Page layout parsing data

____________________

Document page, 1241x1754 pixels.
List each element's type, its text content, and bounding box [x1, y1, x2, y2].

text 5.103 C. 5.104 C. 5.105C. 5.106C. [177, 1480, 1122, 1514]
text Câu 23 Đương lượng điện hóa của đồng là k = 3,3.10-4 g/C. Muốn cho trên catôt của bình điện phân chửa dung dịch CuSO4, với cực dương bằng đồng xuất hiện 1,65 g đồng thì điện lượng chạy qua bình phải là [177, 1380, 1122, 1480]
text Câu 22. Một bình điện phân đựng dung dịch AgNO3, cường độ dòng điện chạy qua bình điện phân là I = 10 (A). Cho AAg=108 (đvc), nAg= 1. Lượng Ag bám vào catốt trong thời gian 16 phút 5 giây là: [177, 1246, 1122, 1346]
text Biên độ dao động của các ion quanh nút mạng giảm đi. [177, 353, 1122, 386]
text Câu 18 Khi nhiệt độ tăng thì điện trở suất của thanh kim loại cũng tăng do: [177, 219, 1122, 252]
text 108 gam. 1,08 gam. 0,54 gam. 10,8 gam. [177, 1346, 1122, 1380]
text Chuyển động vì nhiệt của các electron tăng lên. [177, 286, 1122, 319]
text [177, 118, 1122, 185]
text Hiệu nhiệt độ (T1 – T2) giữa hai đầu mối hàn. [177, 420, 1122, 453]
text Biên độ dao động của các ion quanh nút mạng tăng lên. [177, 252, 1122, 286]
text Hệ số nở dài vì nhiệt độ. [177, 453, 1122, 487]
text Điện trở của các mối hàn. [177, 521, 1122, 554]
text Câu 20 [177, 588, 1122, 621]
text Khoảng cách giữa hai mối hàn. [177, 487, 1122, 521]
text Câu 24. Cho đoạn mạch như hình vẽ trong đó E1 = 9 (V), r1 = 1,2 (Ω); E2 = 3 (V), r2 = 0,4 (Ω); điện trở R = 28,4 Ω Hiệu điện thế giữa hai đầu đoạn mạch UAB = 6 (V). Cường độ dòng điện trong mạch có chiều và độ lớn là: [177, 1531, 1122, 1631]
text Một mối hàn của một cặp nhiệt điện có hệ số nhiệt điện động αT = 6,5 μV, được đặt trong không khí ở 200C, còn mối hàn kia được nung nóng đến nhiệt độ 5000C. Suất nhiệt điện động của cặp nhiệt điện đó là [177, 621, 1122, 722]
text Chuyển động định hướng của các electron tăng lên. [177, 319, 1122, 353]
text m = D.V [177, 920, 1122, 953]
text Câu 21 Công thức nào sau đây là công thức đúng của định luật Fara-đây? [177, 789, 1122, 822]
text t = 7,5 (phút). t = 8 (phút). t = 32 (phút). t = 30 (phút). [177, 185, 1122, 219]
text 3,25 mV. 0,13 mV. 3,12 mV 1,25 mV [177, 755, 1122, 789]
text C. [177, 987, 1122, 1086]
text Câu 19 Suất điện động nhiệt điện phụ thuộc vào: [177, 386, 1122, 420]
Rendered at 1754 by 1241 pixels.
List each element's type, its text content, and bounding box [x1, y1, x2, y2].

____________________

**Work instruction**:
Look through the records above for the string "electron", then copy every line that has it.

**Solution to this exercise**:
text Chuyển động vì nhiệt của các electron tăng lên. [177, 286, 1122, 319]
text Chuyển động định hướng của các electron tăng lên. [177, 319, 1122, 353]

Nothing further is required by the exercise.